(Source material)
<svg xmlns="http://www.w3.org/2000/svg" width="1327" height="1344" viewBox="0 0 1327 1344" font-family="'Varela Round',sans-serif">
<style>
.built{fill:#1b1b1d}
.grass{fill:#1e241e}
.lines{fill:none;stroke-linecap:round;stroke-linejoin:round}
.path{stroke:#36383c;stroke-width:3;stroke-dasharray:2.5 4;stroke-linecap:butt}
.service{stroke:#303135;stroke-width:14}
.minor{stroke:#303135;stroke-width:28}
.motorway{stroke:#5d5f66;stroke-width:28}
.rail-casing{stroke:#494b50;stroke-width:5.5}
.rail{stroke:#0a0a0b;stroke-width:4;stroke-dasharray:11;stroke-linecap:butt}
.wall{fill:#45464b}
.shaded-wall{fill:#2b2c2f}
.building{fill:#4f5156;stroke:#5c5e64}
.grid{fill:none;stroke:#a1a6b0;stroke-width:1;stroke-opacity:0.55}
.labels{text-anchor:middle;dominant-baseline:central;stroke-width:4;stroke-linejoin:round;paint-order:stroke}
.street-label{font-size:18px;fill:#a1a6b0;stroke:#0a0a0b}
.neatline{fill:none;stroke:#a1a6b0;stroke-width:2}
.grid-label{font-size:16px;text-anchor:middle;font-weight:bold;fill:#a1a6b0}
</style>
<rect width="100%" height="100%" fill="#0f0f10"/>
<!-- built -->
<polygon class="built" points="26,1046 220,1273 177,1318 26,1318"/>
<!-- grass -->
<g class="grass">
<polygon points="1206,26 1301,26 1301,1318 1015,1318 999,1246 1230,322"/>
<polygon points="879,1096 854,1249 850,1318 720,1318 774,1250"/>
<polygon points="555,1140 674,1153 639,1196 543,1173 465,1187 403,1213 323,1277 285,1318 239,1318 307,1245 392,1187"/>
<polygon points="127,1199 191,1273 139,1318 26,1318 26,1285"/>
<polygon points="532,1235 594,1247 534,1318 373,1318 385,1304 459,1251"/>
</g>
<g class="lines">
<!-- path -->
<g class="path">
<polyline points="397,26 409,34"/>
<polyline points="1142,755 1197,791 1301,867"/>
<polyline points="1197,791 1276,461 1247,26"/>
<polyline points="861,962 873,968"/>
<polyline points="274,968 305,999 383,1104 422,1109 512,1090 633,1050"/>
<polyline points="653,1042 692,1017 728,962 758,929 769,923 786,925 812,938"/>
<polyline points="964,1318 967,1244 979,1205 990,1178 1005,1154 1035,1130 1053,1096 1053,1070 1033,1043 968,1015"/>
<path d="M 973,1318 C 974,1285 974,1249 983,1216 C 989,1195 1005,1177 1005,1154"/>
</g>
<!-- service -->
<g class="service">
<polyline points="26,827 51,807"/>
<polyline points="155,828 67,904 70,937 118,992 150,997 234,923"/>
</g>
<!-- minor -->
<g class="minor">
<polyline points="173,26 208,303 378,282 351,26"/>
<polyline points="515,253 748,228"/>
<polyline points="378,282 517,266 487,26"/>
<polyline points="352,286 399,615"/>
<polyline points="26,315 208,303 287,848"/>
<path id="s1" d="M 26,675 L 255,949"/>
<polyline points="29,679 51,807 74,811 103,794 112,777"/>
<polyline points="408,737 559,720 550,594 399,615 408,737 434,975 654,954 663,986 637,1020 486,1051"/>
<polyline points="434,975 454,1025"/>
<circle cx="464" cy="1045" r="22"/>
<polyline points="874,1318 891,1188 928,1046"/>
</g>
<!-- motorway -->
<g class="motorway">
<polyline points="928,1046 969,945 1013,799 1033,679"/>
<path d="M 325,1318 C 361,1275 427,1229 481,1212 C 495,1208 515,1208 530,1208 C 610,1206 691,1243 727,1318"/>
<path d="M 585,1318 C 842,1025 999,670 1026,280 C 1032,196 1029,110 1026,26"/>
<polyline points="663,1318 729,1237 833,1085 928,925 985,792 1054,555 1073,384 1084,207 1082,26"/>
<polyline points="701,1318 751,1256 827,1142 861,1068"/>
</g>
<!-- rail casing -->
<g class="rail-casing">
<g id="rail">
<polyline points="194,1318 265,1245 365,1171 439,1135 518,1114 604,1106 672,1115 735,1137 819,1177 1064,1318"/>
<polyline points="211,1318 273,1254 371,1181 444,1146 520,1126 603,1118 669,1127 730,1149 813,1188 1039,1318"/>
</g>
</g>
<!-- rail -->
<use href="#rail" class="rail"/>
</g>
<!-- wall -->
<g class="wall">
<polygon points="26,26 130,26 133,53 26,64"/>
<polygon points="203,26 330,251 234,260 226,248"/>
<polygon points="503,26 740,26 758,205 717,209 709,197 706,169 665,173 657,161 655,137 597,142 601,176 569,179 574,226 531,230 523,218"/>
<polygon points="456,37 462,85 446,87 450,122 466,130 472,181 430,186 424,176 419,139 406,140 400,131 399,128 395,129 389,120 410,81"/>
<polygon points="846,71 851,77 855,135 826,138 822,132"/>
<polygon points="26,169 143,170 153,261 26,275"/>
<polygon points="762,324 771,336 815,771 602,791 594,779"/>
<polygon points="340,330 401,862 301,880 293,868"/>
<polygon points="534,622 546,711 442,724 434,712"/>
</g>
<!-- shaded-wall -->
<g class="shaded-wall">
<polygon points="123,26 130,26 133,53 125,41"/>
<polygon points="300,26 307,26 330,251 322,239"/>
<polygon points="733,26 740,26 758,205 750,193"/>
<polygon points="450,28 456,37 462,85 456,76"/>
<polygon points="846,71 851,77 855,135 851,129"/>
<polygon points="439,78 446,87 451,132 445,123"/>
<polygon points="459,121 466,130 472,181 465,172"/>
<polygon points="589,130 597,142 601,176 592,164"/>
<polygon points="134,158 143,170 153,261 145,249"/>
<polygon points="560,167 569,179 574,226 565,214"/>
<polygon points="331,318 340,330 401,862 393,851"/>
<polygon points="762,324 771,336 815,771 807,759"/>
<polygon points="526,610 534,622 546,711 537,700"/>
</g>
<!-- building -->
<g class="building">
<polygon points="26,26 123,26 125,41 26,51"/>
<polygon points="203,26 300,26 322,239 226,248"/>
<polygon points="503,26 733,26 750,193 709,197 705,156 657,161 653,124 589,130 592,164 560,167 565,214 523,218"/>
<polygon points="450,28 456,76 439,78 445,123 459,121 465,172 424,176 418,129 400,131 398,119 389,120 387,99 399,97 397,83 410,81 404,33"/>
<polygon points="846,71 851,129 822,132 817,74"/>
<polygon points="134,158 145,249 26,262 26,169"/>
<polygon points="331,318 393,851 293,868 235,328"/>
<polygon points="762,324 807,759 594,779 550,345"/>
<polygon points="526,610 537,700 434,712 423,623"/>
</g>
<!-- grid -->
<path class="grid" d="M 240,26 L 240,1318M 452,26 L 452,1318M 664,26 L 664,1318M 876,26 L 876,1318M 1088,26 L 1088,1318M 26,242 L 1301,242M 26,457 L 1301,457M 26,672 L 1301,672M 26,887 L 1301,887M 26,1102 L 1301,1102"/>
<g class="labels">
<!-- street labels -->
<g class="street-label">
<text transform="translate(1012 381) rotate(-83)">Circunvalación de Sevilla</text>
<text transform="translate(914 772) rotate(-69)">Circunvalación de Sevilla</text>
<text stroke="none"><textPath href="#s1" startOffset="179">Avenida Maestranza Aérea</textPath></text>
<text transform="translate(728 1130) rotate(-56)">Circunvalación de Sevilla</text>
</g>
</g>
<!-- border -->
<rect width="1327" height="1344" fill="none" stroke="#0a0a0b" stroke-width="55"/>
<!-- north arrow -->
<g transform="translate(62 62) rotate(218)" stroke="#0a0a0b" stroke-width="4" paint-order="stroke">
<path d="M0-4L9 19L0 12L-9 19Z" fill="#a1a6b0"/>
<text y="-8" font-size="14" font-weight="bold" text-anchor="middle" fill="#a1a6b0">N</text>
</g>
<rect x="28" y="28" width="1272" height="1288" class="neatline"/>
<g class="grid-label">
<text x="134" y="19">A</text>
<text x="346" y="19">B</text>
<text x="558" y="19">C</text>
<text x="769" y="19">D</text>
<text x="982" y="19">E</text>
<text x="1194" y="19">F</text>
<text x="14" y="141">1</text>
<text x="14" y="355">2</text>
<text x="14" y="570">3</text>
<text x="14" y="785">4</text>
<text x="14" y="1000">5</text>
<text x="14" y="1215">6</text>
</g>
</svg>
(End Source material)
(Source material)
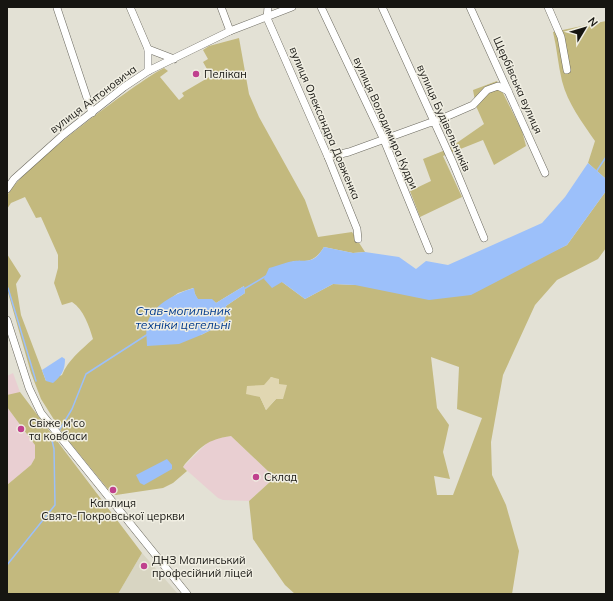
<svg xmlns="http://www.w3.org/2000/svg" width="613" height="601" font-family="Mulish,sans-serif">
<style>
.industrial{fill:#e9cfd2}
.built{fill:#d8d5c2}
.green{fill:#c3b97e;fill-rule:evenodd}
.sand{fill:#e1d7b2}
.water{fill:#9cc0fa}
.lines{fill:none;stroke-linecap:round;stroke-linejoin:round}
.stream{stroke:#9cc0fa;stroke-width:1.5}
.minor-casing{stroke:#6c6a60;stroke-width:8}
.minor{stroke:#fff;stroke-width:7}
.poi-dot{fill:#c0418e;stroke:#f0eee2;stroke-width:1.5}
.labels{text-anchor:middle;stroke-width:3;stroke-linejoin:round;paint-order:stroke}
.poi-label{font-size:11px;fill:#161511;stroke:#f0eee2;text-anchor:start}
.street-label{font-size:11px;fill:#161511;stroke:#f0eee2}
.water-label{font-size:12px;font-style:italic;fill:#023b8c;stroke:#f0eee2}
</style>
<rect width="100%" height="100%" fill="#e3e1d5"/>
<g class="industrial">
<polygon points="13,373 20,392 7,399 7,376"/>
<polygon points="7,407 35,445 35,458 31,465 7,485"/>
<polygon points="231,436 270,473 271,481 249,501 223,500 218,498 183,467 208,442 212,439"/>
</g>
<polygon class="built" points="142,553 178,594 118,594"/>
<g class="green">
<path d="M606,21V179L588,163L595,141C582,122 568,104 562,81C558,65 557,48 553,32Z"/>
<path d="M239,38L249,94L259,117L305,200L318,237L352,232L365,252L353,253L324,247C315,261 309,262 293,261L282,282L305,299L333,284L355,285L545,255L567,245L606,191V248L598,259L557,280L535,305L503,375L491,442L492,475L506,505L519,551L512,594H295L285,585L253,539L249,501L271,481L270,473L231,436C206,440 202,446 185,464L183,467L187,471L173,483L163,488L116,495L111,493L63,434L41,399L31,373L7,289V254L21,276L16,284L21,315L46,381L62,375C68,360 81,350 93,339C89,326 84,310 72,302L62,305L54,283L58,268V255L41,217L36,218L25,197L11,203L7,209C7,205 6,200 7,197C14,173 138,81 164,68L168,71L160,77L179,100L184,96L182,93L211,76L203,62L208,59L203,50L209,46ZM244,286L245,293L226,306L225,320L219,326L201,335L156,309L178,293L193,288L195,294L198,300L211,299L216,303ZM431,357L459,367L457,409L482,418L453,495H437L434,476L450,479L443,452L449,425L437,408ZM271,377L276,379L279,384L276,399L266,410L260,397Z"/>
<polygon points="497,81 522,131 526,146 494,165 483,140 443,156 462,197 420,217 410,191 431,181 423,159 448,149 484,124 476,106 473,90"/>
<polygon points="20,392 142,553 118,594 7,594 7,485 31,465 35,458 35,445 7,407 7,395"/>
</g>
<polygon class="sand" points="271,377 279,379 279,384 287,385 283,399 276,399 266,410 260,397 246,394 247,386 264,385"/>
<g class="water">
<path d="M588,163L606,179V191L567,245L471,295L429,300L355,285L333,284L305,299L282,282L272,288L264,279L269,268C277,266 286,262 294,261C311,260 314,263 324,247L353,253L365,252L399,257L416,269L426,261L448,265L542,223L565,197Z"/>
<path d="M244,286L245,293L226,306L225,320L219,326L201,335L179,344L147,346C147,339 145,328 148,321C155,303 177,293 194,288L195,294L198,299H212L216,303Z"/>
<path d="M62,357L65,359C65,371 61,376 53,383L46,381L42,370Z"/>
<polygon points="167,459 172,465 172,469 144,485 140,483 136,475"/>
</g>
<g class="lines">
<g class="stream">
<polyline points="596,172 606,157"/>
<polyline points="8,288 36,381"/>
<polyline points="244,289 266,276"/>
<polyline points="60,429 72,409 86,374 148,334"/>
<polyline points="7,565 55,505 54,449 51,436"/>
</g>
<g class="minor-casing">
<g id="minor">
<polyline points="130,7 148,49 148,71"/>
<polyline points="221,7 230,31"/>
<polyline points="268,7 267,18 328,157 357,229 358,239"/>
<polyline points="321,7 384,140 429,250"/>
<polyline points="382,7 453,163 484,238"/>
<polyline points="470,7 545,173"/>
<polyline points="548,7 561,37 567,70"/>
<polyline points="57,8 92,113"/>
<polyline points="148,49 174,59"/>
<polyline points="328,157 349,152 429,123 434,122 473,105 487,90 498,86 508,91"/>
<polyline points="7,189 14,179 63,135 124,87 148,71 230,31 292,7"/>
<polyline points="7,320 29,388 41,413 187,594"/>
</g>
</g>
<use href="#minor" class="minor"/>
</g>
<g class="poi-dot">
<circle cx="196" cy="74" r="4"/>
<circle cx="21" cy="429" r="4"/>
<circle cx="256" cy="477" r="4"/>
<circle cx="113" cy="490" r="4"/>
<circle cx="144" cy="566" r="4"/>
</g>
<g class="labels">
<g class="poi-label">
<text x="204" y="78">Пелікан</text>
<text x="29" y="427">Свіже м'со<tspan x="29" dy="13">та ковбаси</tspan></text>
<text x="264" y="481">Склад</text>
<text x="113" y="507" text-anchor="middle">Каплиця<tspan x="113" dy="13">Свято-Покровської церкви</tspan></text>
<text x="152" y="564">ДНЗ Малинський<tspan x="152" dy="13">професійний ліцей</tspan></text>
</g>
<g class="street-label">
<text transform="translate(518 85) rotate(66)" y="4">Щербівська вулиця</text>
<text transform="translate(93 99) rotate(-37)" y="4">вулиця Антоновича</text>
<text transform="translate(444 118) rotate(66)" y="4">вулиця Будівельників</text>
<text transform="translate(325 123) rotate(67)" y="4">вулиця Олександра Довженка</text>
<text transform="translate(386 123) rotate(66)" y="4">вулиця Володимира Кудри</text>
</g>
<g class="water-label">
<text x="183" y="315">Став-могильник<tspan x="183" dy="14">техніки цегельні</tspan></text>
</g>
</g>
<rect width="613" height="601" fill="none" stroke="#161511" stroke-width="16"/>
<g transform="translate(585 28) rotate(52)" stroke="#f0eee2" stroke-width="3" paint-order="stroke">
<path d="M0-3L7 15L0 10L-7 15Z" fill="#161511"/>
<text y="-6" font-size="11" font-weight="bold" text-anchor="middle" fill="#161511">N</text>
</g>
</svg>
(End Source material)
(Source material)
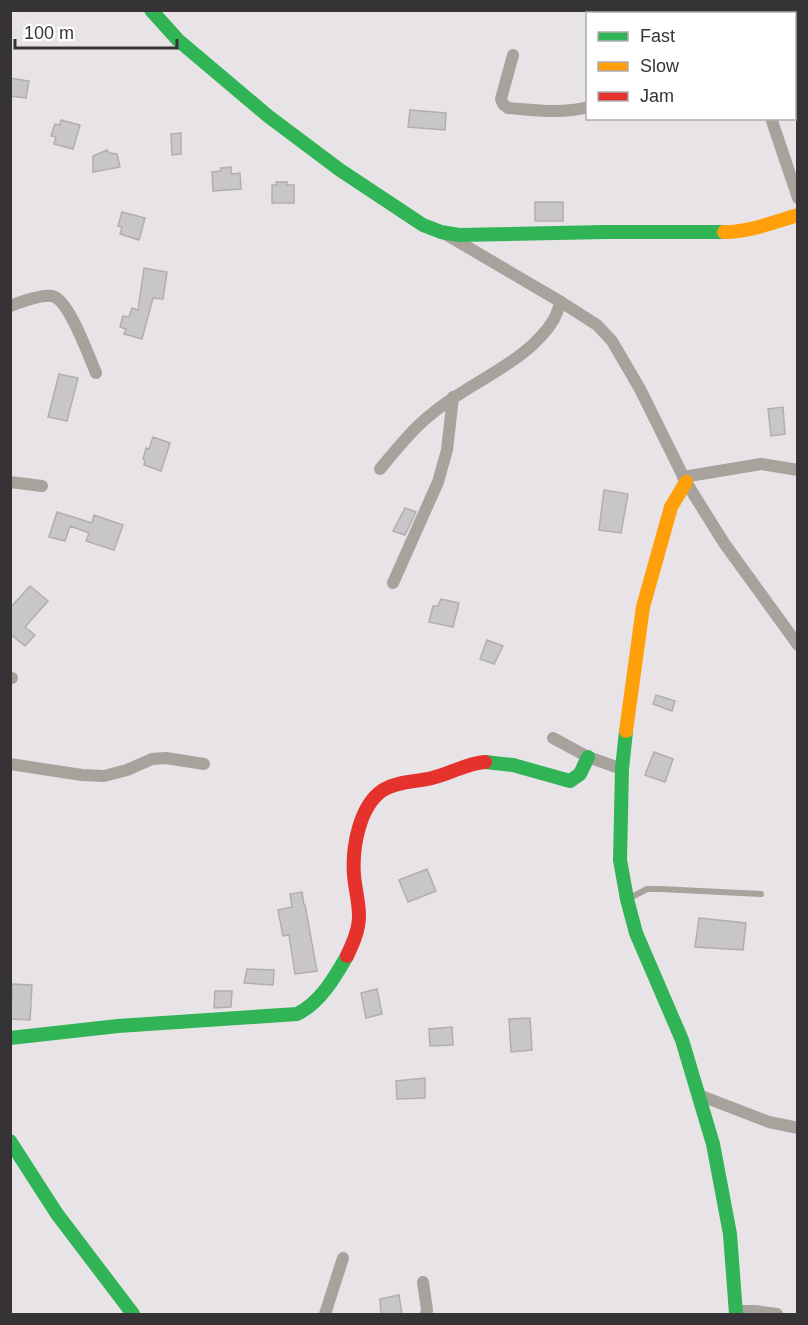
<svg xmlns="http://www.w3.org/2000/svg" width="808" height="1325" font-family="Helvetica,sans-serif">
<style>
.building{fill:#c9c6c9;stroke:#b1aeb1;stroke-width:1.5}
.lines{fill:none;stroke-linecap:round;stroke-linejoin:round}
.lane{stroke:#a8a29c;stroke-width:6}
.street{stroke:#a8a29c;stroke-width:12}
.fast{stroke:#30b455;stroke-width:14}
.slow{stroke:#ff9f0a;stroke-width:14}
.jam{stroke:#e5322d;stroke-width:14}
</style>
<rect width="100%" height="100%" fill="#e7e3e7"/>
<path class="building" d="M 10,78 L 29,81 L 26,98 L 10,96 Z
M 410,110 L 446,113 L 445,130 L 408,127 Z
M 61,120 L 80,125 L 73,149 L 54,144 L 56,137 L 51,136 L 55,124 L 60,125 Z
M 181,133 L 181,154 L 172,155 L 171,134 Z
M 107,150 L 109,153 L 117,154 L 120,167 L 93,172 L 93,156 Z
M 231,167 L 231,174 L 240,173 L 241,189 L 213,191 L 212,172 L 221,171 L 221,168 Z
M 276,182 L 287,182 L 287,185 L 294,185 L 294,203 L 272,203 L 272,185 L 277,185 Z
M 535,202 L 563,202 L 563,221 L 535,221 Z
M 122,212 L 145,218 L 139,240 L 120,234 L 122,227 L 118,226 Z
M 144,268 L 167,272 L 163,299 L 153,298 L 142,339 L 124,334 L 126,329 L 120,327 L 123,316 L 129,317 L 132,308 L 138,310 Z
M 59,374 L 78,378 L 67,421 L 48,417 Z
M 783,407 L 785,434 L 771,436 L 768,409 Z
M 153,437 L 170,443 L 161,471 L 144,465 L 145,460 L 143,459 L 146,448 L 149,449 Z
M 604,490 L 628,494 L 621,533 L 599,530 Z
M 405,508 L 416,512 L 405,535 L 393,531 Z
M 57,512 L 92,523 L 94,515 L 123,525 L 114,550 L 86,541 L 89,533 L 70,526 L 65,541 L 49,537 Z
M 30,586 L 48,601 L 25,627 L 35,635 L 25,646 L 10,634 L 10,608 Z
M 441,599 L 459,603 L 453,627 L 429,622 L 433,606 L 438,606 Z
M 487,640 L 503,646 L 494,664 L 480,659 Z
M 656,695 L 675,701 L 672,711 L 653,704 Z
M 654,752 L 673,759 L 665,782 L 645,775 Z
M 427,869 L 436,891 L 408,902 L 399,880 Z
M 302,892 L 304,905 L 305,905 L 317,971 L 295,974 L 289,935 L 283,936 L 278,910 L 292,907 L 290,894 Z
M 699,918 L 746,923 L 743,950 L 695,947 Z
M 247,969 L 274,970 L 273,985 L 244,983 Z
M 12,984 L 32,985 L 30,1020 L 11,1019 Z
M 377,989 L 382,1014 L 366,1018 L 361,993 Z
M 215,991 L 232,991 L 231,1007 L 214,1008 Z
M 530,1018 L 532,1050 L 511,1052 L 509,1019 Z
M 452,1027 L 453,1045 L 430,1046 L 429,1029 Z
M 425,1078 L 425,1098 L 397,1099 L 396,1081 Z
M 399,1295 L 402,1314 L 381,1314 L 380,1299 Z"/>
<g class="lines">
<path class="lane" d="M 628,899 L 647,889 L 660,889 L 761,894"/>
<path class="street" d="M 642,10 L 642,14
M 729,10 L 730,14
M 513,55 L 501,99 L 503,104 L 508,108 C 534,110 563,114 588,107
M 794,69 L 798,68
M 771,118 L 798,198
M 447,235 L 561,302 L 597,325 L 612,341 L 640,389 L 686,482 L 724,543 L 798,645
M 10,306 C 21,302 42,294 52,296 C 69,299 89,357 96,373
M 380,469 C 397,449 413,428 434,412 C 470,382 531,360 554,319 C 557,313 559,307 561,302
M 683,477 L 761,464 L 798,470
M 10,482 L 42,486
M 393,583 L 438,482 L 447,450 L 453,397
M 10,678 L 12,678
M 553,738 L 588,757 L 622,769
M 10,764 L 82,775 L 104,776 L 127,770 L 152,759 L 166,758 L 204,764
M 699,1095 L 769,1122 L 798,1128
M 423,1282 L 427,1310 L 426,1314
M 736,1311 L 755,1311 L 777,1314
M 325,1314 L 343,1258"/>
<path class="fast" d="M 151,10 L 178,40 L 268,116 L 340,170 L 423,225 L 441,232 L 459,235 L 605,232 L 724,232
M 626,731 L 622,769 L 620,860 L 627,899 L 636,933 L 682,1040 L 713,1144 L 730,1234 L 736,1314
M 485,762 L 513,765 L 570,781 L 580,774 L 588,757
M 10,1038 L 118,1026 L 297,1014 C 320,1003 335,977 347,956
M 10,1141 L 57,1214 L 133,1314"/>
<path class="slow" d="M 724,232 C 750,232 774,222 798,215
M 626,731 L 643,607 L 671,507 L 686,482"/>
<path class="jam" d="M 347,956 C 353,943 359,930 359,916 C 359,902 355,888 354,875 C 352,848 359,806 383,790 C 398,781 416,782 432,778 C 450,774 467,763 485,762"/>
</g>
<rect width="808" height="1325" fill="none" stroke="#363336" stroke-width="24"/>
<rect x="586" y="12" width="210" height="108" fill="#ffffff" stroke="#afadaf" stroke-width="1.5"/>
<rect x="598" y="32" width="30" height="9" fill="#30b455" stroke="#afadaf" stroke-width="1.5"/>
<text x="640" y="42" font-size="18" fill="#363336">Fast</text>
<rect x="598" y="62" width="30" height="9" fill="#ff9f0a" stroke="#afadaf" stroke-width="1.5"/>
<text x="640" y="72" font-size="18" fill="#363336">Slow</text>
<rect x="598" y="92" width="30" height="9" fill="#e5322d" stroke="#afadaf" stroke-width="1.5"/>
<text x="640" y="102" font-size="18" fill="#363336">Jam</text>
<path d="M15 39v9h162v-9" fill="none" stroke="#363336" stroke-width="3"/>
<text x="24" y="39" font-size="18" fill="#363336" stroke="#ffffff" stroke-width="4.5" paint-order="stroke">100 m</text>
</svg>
(End Source material)
The problem
Search the entries for the word "butt" and gather every line where it appears.

Task response
.path{stroke:#36383c;stroke-width:3;stroke-dasharray:2.5 4;stroke-linecap:butt}
.rail{stroke:#0a0a0b;stroke-width:4;stroke-dasharray:11;stroke-linecap:butt}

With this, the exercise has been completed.